--- GIVEN DATA ---
=-=-=
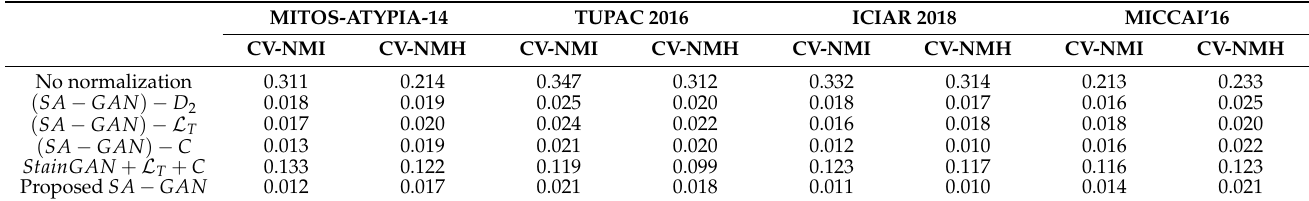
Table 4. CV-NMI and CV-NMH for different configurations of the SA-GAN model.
=-=-=
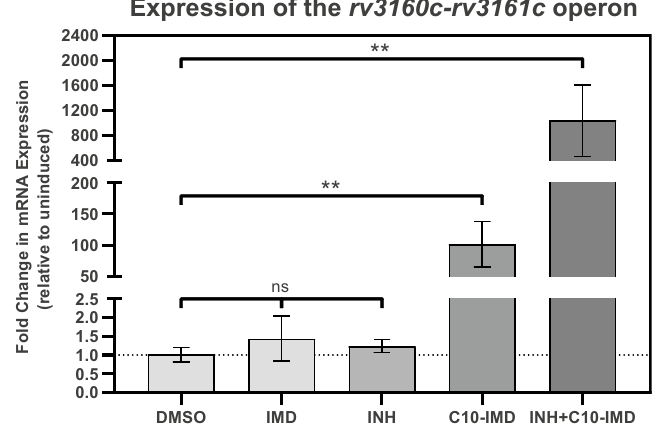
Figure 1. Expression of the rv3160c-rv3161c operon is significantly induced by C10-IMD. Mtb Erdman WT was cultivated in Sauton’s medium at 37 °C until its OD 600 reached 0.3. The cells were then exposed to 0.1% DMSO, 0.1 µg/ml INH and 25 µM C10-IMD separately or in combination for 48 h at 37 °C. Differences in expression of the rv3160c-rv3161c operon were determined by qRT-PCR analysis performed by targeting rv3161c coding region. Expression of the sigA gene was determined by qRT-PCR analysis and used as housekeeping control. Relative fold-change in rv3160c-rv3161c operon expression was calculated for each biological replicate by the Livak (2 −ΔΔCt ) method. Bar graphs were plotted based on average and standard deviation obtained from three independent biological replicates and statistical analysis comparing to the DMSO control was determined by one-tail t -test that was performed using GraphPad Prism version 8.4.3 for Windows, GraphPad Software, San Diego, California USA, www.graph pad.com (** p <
=-=-=
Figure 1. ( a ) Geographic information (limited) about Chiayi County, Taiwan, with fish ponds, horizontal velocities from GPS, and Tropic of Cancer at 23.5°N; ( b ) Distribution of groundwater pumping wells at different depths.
=-=-=
The lines holding the word "different" are the answer. Pull them out of the records and copy them.

Table 4. CV-NMI and CV-NMH for different configurations of the SA-GAN model.
Figure 1. ( a ) Geographic information (limited) about Chiayi County, Taiwan, with fish ponds, horizontal velocities from GPS, and Tropic of Cancer at 23.5°N; ( b ) Distribution of groundwater pumping wells at different depths.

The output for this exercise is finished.